* _TEXT PROVIDED_:
Our science

Convert Pharma’s efforts build on the foundation established by our earlier efforts at Threshold Pharmaceuticals. CP-506 incorporates the best design principles from our earlier efforts at Threshold Pharmaceuticals and Convert’s early results, which include an innovative biomarker, look quite promising. Dr. Barry Selick, former CEO of Threshold Pharma

Tumor hypoxia is a widespread problem with big impact

Tumor hypoxia is known to promote the development of an aggressive phenotype, resistant to chemo, immuno-, and radiotherapy, and is strongly associated with poor clinical outcome.  Given its central role in tumor resistance, hypoxia as an exploitable target became an important research area in oncology and the concept of prodrugs, compounds activated by enzymatic reduction in hypoxic tissue, are an attractive solution.

 

Impact of hypoxia on current treatments

Tumor hypoxia is a driving force for metastasis and resistance to standard of care treatments, including immunotherapy.

Figure 1: Most of the hallmark of cancer are linked to Hypoxia

Convert has pre-clinical evidence demonstrating that CP-506 has a synergistic anti-tumor effect in combination with radiotherapy, chemotherapy and immunotherapy in the presence of hypoxia.

 

A potential first to patients hypoxia-activated prodrug

Building on previous science from earlier generations Hypoxia-Activated Prodrugs (HAPs), Convert stands to provide the first hypoxia activated prodrug approved for human use. Convert’s lead compound was rationally designed as a nitroaromatic analogue with highly optimized drug-like properties.

 

Convert Pharmaceuticals - Hypoxia-Activated Prodrugs

FAQ

 

What is tumor hypoxia?

* _DIRECTIONS_:
• 1. According to the page on hypoxia-activated prodrugs, how was Convert's lead compound rationally designed?
• 2. Write the next part of the page on hypoxia-activated prodrugs, picking up after its final line.
The listing that follows is not required for this work.

* _SUPPLIED DATA_:
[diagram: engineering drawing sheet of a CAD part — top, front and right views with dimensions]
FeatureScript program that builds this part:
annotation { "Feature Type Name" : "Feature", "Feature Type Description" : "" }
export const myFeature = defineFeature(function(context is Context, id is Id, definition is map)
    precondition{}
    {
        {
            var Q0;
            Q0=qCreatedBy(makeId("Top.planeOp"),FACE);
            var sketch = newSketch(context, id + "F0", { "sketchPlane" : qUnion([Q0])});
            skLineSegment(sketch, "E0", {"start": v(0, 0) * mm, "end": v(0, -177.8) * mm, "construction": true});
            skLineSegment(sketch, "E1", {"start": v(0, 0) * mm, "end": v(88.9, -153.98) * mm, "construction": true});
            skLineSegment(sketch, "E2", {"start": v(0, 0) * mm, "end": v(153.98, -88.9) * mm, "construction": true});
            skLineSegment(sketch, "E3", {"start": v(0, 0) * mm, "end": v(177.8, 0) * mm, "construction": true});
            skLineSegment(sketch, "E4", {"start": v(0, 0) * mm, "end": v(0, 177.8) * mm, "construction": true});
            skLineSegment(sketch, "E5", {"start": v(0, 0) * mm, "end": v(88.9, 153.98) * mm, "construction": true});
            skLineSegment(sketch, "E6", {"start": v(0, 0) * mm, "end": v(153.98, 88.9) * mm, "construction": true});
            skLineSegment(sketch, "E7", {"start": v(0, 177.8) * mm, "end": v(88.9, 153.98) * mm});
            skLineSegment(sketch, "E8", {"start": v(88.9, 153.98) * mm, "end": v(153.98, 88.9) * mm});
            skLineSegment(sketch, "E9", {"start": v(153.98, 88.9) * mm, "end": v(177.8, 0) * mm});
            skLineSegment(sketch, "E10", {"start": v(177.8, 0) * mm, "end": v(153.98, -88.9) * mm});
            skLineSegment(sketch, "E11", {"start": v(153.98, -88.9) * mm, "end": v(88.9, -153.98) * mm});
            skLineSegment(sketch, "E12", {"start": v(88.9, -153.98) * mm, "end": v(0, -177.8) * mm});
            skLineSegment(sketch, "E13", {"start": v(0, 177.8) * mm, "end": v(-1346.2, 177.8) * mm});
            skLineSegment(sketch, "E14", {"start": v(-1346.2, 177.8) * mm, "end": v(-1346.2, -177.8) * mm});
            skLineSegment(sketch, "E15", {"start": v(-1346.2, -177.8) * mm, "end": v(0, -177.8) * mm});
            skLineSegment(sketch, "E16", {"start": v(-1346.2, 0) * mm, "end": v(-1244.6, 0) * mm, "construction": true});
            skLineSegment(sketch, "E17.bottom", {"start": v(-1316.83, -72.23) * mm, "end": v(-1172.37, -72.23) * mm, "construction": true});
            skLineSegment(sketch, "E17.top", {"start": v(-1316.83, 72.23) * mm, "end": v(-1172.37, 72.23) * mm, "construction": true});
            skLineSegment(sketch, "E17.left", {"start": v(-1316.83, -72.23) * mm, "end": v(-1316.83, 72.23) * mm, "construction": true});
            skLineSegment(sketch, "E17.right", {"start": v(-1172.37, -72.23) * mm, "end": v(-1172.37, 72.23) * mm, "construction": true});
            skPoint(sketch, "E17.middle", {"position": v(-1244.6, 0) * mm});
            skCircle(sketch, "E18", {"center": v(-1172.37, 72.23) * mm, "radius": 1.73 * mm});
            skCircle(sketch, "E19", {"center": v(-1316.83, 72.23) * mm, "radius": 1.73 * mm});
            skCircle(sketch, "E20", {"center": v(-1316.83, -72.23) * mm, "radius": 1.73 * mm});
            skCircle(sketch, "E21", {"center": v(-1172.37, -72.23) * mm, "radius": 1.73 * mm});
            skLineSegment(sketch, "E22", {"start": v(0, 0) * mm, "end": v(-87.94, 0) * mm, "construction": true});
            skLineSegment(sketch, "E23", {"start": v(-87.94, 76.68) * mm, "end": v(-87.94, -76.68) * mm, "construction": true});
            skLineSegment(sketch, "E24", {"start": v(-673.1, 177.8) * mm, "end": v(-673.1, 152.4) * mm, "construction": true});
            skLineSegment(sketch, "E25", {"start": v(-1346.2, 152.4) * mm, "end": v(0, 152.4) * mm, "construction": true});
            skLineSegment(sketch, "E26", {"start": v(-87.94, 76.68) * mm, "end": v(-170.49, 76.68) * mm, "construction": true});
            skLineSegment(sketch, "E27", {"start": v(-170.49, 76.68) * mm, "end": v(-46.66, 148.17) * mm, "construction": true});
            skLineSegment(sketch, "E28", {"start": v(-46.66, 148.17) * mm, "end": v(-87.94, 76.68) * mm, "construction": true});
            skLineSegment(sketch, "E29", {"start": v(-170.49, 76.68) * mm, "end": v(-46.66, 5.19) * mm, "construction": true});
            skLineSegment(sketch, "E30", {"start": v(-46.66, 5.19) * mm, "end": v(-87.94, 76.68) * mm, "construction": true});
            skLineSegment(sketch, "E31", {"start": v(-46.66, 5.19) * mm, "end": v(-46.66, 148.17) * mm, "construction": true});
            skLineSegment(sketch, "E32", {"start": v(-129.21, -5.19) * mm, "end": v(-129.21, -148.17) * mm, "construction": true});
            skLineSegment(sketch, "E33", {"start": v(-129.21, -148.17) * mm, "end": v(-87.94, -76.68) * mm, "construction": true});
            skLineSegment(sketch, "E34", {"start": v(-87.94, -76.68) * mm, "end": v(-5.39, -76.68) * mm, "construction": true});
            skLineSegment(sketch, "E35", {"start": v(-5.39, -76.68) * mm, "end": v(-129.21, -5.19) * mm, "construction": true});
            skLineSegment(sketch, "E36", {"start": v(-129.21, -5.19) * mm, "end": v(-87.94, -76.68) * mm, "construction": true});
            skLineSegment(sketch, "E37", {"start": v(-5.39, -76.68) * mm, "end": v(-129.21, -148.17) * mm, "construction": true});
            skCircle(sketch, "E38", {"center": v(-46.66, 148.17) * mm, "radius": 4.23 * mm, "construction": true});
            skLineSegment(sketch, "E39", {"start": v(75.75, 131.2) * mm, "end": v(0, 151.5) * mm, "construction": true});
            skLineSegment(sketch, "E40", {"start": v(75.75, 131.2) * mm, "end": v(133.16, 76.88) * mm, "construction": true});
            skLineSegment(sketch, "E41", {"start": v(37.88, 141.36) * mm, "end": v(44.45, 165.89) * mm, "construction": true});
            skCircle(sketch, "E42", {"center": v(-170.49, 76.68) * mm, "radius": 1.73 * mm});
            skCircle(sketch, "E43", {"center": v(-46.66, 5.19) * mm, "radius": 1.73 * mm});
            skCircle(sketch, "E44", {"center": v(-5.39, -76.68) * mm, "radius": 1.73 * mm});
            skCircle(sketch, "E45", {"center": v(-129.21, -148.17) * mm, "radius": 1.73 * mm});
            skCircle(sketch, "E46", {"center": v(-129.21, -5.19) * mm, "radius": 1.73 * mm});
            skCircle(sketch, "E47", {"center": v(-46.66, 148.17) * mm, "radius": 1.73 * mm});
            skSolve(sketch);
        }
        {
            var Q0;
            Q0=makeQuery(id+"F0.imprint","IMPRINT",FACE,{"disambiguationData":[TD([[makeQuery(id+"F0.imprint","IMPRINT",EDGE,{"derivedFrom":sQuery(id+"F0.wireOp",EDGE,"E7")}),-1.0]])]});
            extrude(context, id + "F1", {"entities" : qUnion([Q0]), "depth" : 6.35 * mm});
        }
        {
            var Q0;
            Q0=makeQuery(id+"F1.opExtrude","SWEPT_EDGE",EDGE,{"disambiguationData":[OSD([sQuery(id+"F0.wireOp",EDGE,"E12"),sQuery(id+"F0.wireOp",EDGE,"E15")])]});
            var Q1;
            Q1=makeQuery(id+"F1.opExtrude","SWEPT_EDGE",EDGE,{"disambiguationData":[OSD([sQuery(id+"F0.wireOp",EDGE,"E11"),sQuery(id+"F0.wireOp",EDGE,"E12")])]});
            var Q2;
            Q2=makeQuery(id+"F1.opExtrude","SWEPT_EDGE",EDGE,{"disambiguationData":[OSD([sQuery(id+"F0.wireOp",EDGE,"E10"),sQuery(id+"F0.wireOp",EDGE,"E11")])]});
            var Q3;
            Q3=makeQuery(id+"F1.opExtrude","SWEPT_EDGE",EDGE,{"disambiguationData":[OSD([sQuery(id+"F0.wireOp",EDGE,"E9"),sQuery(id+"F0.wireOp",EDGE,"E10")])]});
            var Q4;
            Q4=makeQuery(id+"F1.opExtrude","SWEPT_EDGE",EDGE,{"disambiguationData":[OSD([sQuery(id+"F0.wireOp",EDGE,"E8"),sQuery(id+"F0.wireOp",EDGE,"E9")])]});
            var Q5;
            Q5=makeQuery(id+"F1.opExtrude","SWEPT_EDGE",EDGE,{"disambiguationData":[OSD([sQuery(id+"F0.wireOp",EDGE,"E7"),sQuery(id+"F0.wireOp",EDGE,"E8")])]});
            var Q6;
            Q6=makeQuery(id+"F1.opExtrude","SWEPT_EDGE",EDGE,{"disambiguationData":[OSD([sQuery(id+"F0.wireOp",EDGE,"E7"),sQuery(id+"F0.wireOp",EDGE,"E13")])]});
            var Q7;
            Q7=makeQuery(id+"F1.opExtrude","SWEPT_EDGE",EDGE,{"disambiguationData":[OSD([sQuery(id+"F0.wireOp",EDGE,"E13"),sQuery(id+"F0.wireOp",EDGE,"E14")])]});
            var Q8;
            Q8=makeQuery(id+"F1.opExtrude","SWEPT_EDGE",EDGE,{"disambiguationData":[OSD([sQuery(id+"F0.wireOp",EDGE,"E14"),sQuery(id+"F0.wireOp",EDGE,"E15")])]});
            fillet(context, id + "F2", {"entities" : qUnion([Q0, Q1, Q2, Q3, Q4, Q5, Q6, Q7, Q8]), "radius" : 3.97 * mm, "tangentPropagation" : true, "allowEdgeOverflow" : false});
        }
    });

* _ANSWERS TO THE EXERCISE_:
• 1. As a nitroaromatic analogue with highly optimized drug-like properties.

• 2.
Tumor hypoxia is a critical phenomenon in cancer biology. As tumors grow rapidly, they often outgrow their blood supply, leading to areas within the tumor that have inadequate oxygen levels. Hypoxia, thus arising due to a disturbed balance between tumor proliferation and oxygen supply, is a characteristic of ≈50% of solid tumors, e.g. lung, breast, pancreatic and brain cancer. Tumor hypoxia is associated with increased tumor aggressiveness and treatment resistance, representing one of the major bottlenecks in cancer treatment. Hypoxia-related resistances are found in conventional cancer treatments such as chemotherapy and radiotherapy but also in the emerging, vangard cancer treatments such as immunotherapies.

Which cancers present hypoxia?

Hypoxia, thus arising due to a disturbed balance between tumor proliferation and oxygen supply, is a ubiquitous characteristic of solid tumors and present in about 50% of them. Some cancer types have a higher prevalence of hypoxia:

  • Glioblastoma: This aggressive brain tumor often exhibits significant hypoxia, contributing to its resistance to therapy.
  • Head and Neck Cancers: These tumors frequently develop in hypoxic conditions, which can affect prognosis and treatment response.
  • Breast Cancer: Hypoxia in breast tumors can lead to more aggressive disease and poor outcomes.
  • Renal Cell Carcinoma: This type of kidney cancer is known to have areas of hypoxia that influence its behavior and treatment resistance.
  • Pancreatic Cancer: Hypoxia is a common feature in pancreatic tumors, which can complicate treatment.
  • Lung Cancer: Many non-small cell lung cancers (NSCLC) exhibit hypoxic conditions, affecting their biology and response to therapy.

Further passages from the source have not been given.